### [TASK REQUIREMENTS]
Among the entries below, how many lines include "labels"? Answer with the number only.

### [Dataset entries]
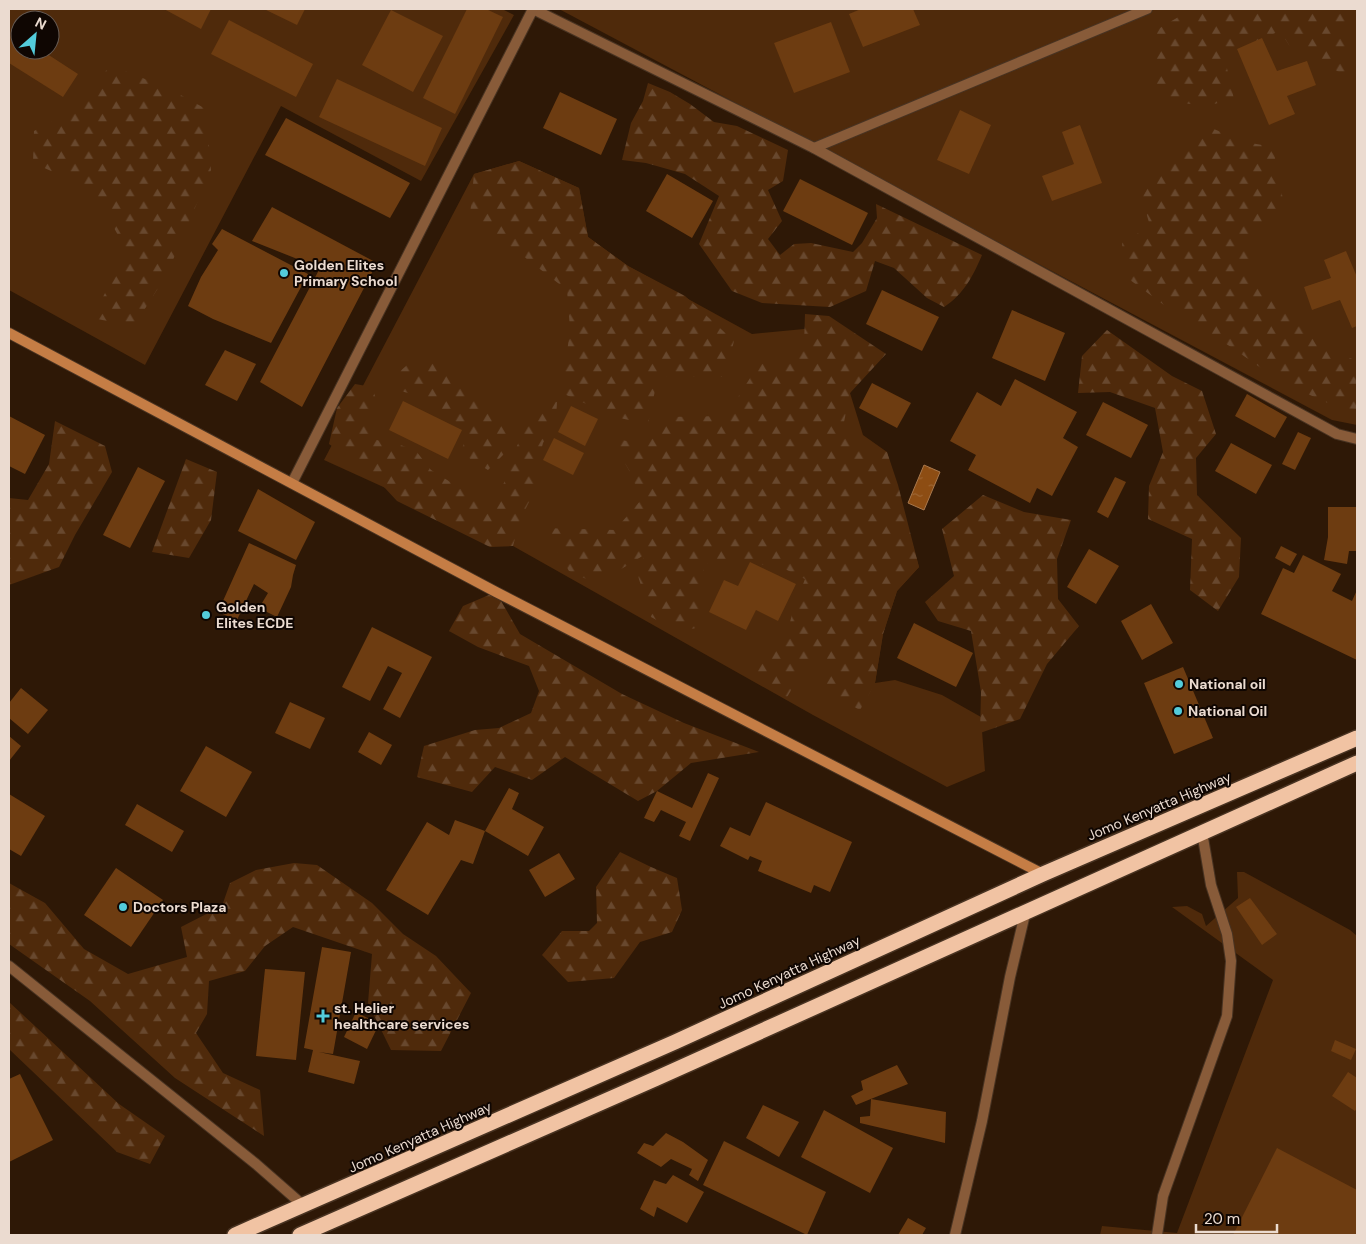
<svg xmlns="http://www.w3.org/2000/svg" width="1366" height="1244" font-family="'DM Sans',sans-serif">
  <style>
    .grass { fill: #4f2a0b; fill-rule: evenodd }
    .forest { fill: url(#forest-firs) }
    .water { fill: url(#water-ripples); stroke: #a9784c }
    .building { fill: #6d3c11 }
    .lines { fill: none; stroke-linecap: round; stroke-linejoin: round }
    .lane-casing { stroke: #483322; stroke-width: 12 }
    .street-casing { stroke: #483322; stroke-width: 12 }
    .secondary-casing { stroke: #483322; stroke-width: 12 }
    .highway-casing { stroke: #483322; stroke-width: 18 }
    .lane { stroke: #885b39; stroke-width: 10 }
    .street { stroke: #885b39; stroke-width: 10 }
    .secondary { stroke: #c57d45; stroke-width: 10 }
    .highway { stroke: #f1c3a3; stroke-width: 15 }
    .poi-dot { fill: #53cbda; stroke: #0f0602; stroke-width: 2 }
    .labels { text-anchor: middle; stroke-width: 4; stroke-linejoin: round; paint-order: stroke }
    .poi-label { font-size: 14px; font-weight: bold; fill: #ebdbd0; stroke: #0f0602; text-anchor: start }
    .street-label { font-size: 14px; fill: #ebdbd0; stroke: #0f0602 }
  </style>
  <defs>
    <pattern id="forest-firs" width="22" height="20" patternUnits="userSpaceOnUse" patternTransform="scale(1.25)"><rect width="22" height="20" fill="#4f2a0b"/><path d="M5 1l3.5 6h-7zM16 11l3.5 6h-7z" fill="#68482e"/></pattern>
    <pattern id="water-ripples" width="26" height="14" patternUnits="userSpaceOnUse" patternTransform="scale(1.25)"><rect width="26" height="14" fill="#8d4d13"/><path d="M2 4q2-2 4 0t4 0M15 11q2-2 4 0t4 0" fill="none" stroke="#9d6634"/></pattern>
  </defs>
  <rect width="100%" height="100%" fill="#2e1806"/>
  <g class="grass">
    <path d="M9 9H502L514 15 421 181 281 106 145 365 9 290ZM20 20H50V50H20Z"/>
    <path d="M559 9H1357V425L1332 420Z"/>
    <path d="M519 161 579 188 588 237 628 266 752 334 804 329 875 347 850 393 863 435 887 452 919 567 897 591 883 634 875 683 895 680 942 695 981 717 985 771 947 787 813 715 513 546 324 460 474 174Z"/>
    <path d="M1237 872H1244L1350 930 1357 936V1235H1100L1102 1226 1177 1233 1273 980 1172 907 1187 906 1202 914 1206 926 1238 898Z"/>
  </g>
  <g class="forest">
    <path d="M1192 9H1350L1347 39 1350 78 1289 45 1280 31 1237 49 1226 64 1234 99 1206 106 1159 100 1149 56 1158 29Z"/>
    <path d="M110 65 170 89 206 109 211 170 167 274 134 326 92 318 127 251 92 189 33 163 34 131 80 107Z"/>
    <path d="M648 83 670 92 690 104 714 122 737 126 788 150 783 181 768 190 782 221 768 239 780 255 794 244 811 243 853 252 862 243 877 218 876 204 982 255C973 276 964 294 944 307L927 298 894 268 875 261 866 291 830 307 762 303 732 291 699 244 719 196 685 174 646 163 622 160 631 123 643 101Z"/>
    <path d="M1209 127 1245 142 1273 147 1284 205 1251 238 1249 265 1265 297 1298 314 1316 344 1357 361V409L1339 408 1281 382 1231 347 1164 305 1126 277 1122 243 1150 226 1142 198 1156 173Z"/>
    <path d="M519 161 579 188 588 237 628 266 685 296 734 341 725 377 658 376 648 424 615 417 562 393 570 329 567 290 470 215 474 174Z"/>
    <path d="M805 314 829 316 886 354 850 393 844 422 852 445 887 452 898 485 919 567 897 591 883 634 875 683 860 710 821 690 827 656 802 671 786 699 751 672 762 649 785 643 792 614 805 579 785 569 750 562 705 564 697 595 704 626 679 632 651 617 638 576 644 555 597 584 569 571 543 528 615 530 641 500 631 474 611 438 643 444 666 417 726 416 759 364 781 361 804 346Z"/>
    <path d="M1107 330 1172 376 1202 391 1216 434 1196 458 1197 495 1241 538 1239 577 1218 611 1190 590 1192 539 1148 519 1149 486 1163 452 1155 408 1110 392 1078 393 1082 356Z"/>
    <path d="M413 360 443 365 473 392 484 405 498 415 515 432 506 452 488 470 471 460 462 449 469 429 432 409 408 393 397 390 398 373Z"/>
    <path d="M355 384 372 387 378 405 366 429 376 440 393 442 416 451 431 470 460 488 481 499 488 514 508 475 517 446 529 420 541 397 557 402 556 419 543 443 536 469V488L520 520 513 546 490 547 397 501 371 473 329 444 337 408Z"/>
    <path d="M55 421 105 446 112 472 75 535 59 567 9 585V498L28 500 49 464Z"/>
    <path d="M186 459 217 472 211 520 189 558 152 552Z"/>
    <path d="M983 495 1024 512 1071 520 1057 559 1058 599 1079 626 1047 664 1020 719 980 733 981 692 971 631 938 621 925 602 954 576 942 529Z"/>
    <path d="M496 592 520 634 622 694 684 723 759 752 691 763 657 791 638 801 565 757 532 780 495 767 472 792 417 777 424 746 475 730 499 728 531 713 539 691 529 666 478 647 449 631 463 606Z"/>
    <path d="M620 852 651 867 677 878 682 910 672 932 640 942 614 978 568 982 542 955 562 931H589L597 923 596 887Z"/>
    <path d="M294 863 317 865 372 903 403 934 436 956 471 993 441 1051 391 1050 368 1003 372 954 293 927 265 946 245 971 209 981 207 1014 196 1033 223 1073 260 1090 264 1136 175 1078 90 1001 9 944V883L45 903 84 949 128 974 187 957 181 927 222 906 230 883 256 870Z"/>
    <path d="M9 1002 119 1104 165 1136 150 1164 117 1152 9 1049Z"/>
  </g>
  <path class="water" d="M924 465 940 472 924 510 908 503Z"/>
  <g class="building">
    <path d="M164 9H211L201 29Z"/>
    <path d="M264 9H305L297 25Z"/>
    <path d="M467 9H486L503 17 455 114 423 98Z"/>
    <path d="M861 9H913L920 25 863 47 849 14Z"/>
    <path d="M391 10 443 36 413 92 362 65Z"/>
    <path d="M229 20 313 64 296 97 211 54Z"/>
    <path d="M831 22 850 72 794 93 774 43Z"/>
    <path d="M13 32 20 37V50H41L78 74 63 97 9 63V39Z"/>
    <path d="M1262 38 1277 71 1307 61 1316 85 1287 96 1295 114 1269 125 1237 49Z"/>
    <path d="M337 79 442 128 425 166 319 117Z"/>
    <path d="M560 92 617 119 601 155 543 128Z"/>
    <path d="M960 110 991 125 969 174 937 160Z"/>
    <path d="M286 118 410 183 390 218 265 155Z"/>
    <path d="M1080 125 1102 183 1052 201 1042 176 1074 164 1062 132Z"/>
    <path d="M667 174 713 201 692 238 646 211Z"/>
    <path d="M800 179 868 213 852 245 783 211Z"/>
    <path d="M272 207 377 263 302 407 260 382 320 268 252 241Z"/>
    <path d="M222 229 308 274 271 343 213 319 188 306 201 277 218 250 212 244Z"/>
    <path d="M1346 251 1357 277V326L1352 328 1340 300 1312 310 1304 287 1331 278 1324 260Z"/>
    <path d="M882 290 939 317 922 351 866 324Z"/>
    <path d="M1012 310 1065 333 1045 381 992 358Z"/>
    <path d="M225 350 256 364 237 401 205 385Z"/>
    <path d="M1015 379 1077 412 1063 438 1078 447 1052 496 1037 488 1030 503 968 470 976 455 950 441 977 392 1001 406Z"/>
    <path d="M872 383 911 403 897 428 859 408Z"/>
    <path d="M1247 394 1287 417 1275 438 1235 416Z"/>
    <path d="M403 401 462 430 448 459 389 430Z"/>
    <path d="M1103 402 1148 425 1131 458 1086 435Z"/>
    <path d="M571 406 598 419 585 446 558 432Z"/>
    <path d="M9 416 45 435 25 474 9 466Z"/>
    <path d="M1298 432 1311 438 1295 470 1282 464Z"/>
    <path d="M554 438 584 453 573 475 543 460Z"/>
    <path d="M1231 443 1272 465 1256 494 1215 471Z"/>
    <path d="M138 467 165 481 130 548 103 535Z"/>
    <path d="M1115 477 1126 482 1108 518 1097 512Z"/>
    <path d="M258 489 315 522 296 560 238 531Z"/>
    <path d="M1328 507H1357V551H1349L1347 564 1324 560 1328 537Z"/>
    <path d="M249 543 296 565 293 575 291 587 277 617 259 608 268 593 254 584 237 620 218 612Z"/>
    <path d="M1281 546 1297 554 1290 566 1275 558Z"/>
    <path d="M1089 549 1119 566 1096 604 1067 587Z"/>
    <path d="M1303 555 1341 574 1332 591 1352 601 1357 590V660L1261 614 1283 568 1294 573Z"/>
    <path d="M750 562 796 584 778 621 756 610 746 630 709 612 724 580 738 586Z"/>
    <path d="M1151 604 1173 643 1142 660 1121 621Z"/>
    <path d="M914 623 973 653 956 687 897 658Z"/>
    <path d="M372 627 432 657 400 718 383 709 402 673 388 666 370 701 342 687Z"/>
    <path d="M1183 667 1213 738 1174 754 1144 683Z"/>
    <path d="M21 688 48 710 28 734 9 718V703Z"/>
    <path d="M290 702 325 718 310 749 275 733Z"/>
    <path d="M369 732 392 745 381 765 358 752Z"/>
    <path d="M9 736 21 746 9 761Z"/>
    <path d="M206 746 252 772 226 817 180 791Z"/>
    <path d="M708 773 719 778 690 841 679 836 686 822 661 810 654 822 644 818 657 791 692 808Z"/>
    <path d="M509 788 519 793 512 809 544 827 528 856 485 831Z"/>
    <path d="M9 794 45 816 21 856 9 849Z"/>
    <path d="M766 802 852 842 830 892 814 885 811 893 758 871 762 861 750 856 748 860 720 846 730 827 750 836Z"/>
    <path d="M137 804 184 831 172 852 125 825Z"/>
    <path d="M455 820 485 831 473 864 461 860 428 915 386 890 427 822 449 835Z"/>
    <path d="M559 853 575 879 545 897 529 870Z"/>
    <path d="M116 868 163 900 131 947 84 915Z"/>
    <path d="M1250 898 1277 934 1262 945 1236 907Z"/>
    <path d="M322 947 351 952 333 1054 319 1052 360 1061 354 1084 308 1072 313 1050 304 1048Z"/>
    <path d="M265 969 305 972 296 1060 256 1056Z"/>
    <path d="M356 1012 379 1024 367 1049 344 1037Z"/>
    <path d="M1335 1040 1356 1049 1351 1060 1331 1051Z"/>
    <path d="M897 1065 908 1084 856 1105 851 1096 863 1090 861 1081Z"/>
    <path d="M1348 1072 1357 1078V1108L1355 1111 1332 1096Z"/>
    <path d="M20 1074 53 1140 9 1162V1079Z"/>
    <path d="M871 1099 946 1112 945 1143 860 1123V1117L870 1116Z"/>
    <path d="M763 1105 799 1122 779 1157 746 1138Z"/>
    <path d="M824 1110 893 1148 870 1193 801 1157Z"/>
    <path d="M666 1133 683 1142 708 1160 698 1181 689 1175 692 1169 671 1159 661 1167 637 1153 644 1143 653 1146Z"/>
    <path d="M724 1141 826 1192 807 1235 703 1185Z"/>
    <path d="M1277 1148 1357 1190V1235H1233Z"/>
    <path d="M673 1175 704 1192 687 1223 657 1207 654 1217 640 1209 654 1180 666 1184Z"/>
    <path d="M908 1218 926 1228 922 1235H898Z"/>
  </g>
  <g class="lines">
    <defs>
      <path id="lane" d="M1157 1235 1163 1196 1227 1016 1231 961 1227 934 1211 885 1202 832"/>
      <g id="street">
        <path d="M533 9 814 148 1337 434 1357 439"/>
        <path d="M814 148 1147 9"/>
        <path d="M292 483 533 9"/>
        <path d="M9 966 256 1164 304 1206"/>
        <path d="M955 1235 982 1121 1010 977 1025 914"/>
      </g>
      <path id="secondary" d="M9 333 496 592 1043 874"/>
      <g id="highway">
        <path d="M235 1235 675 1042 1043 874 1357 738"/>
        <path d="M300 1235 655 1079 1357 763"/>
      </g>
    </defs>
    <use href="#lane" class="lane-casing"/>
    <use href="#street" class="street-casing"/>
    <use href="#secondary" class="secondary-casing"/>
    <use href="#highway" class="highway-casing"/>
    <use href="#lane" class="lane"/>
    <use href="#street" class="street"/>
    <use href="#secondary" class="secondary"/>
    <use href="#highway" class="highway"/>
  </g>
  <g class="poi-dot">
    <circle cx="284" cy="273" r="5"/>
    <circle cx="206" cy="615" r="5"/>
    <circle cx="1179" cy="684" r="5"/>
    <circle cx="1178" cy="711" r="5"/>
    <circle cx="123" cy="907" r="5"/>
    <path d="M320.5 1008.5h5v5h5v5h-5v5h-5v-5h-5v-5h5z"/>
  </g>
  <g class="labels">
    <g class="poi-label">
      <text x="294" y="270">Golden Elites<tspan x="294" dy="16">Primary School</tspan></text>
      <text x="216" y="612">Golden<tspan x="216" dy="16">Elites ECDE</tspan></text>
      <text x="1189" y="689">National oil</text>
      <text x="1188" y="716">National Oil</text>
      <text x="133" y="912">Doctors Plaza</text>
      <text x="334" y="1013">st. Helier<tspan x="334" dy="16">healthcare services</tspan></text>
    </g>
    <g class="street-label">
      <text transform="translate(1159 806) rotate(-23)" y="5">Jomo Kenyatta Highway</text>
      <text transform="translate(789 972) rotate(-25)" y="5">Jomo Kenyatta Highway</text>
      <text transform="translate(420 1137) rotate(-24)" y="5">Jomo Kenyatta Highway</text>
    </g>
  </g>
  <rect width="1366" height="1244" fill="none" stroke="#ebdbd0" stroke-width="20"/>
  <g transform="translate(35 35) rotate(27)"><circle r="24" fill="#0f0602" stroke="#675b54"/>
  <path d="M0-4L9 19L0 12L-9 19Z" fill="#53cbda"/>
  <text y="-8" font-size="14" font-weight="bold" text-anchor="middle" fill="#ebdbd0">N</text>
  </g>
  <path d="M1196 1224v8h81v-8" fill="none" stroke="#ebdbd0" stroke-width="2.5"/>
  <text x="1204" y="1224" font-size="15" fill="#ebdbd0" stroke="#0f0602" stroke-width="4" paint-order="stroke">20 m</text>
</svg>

### [ANSWER BELOW]
2